Please copy the data below exactly as it appears, every line of it.

= Beginning of Section =

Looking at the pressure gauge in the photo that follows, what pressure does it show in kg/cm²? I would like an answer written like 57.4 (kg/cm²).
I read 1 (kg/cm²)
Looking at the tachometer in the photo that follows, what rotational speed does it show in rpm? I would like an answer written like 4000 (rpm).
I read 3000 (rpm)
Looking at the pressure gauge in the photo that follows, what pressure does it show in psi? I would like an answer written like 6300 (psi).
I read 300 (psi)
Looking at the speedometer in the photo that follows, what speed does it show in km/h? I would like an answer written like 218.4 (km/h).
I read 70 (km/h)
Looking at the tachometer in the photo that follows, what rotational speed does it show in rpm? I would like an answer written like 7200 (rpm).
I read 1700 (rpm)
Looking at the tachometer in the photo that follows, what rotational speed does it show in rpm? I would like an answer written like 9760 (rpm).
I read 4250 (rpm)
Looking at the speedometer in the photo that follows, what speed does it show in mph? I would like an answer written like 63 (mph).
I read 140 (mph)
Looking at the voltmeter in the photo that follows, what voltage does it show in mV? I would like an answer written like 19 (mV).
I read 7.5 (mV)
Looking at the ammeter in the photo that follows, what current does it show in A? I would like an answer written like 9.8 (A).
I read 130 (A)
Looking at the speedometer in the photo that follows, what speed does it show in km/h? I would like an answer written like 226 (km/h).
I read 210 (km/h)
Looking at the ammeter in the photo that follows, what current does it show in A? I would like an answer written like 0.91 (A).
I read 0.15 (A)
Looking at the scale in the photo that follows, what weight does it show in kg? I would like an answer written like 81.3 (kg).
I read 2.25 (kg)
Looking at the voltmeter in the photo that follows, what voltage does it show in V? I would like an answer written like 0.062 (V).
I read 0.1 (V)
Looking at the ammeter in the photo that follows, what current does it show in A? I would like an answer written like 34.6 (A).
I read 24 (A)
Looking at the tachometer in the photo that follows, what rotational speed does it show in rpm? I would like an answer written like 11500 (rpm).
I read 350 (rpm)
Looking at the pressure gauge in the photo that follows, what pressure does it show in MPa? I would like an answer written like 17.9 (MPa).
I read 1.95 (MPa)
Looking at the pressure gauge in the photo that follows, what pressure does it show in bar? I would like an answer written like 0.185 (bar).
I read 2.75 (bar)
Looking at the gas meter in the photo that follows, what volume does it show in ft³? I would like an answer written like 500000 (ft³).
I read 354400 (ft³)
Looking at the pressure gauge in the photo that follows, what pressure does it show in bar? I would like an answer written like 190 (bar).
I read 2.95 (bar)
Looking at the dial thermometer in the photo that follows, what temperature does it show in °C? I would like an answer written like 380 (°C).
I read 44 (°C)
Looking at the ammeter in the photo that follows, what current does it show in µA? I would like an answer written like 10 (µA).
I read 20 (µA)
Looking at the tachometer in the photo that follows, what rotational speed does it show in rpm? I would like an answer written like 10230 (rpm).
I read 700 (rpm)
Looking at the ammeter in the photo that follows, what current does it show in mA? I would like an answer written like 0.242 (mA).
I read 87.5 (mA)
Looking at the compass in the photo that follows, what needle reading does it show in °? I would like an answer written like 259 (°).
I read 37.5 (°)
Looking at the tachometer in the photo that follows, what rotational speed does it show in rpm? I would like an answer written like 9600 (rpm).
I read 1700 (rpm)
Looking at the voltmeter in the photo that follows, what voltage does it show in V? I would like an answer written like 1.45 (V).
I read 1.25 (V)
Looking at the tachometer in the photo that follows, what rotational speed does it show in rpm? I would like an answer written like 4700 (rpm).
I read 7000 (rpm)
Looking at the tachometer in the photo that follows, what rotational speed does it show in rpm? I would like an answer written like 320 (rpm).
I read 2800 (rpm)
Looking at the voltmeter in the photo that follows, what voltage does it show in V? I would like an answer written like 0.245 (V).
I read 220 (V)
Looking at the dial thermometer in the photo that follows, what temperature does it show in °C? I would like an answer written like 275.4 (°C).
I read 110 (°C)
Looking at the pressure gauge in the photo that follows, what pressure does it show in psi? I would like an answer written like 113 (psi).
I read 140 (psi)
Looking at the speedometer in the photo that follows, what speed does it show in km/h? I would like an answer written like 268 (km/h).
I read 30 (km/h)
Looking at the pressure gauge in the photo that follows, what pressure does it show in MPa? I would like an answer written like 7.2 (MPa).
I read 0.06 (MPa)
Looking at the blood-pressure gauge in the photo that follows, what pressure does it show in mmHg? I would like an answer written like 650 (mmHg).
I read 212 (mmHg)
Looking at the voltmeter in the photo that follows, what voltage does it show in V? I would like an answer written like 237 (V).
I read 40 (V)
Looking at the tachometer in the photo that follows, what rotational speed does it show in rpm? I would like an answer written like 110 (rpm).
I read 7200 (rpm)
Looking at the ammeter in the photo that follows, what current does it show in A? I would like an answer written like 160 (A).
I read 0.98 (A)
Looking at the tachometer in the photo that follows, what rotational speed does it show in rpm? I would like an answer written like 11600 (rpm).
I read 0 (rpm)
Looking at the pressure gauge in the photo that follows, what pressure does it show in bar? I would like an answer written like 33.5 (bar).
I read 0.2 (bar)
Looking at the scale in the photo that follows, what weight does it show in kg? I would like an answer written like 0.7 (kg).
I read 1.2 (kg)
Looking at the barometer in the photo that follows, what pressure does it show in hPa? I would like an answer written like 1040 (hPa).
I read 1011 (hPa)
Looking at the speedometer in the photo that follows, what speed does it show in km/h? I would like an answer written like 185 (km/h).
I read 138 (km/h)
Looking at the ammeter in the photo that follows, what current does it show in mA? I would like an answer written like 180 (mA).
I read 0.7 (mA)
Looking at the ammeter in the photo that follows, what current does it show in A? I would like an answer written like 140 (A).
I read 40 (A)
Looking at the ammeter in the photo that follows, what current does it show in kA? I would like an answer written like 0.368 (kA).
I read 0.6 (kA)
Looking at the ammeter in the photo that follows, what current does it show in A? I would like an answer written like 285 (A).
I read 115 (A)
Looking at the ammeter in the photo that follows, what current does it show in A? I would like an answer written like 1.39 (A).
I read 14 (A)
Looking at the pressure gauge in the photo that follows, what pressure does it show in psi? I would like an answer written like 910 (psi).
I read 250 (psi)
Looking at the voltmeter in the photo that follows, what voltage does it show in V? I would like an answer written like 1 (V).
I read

= End of Section =

> [Exercise output]
Looking at the pressure gauge in the photo that follows, what pressure does it show in kg/cm²? I would like an answer written like 57.4 (kg/cm²).
I read 1 (kg/cm²)
Looking at the tachometer in the photo that follows, what rotational speed does it show in rpm? I would like an answer written like 4000 (rpm).
I read 3000 (rpm)
Looking at the pressure gauge in the photo that follows, what pressure does it show in psi? I would like an answer written like 6300 (psi).
I read 300 (psi)
Looking at the speedometer in the photo that follows, what speed does it show in km/h? I would like an answer written like 218.4 (km/h).
I read 70 (km/h)
Looking at the tachometer in the photo that follows, what rotational speed does it show in rpm? I would like an answer written like 7200 (rpm).
I read 1700 (rpm)
Looking at the tachometer in the photo that follows, what rotational speed does it show in rpm? I would like an answer written like 9760 (rpm).
I read 4250 (rpm)
Looking at the speedometer in the photo that follows, what speed does it show in mph? I would like an answer written like 63 (mph).
I read 140 (mph)
Looking at the voltmeter in the photo that follows, what voltage does it show in mV? I would like an answer written like 19 (mV).
I read 7.5 (mV)
Looking at the ammeter in the photo that follows, what current does it show in A? I would like an answer written like 9.8 (A).
I read 130 (A)
Looking at the speedometer in the photo that follows, what speed does it show in km/h? I would like an answer written like 226 (km/h).
I read 210 (km/h)
Looking at the ammeter in the photo that follows, what current does it show in A? I would like an answer written like 0.91 (A).
I read 0.15 (A)
Looking at the scale in the photo that follows, what weight does it show in kg? I would like an answer written like 81.3 (kg).
I read 2.25 (kg)
Looking at the voltmeter in the photo that follows, what voltage does it show in V? I would like an answer written like 0.062 (V).
I read 0.1 (V)
Looking at the ammeter in the photo that follows, what current does it show in A? I would like an answer written like 34.6 (A).
I read 24 (A)
Looking at the tachometer in the photo that follows, what rotational speed does it show in rpm? I would like an answer written like 11500 (rpm).
I read 350 (rpm)
Looking at the pressure gauge in the photo that follows, what pressure does it show in MPa? I would like an answer written like 17.9 (MPa).
I read 1.95 (MPa)
Looking at the pressure gauge in the photo that follows, what pressure does it show in bar? I would like an answer written like 0.185 (bar).
I read 2.75 (bar)
Looking at the gas meter in the photo that follows, what volume does it show in ft³? I would like an answer written like 500000 (ft³).
I read 354400 (ft³)
Looking at the pressure gauge in the photo that follows, what pressure does it show in bar? I would like an answer written like 190 (bar).
I read 2.95 (bar)
Looking at the dial thermometer in the photo that follows, what temperature does it show in °C? I would like an answer written like 380 (°C).
I read 44 (°C)
Looking at the ammeter in the photo that follows, what current does it show in µA? I would like an answer written like 10 (µA).
I read 20 (µA)
Looking at the tachometer in the photo that follows, what rotational speed does it show in rpm? I would like an answer written like 10230 (rpm).
I read 700 (rpm)
Looking at the ammeter in the photo that follows, what current does it show in mA? I would like an answer written like 0.242 (mA).
I read 87.5 (mA)
Looking at the compass in the photo that follows, what needle reading does it show in °? I would like an answer written like 259 (°).
I read 37.5 (°)
Looking at the tachometer in the photo that follows, what rotational speed does it show in rpm? I would like an answer written like 9600 (rpm).
I read 1700 (rpm)
Looking at the voltmeter in the photo that follows, what voltage does it show in V? I would like an answer written like 1.45 (V).
I read 1.25 (V)
Looking at the tachometer in the photo that follows, what rotational speed does it show in rpm? I would like an answer written like 4700 (rpm).
I read 7000 (rpm)
Looking at the tachometer in the photo that follows, what rotational speed does it show in rpm? I would like an answer written like 320 (rpm).
I read 2800 (rpm)
Looking at the voltmeter in the photo that follows, what voltage does it show in V? I would like an answer written like 0.245 (V).
I read 220 (V)
Looking at the dial thermometer in the photo that follows, what temperature does it show in °C? I would like an answer written like 275.4 (°C).
I read 110 (°C)
Looking at the pressure gauge in the photo that follows, what pressure does it show in psi? I would like an answer written like 113 (psi).
I read 140 (psi)
Looking at the speedometer in the photo that follows, what speed does it show in km/h? I would like an answer written like 268 (km/h).
I read 30 (km/h)
Looking at the pressure gauge in the photo that follows, what pressure does it show in MPa? I would like an answer written like 7.2 (MPa).
I read 0.06 (MPa)
Looking at the blood-pressure gauge in the photo that follows, what pressure does it show in mmHg? I would like an answer written like 650 (mmHg).
I read 212 (mmHg)
Looking at the voltmeter in the photo that follows, what voltage does it show in V? I would like an answer written like 237 (V).
I read 40 (V)
Looking at the tachometer in the photo that follows, what rotational speed does it show in rpm? I would like an answer written like 110 (rpm).
I read 7200 (rpm)
Looking at the ammeter in the photo that follows, what current does it show in A? I would like an answer written like 160 (A).
I read 0.98 (A)
Looking at the tachometer in the photo that follows, what rotational speed does it show in rpm? I would like an answer written like 11600 (rpm).
I read 0 (rpm)
Looking at the pressure gauge in the photo that follows, what pressure does it show in bar? I would like an answer written like 33.5 (bar).
I read 0.2 (bar)
Looking at the scale in the photo that follows, what weight does it show in kg? I would like an answer written like 0.7 (kg).
I read 1.2 (kg)
Looking at the barometer in the photo that follows, what pressure does it show in hPa? I would like an answer written like 1040 (hPa).
I read 1011 (hPa)
Looking at the speedometer in the photo that follows, what speed does it show in km/h? I would like an answer written like 185 (km/h).
I read 138 (km/h)
Looking at the ammeter in the photo that follows, what current does it show in mA? I would like an answer written like 180 (mA).
I read 0.7 (mA)
Looking at the ammeter in the photo that follows, what current does it show in A? I would like an answer written like 140 (A).
I read 40 (A)
Looking at the ammeter in the photo that follows, what current does it show in kA? I would like an answer written like 0.368 (kA).
I read 0.6 (kA)
Looking at the ammeter in the photo that follows, what current does it show in A? I would like an answer written like 285 (A).
I read 115 (A)
Looking at the ammeter in the photo that follows, what current does it show in A? I would like an answer written like 1.39 (A).
I read 14 (A)
Looking at the pressure gauge in the photo that follows, what pressure does it show in psi? I would like an answer written like 910 (psi).
I read 250 (psi)
Looking at the voltmeter in the photo that follows, what voltage does it show in V? I would like an answer written like 1 (V).
I read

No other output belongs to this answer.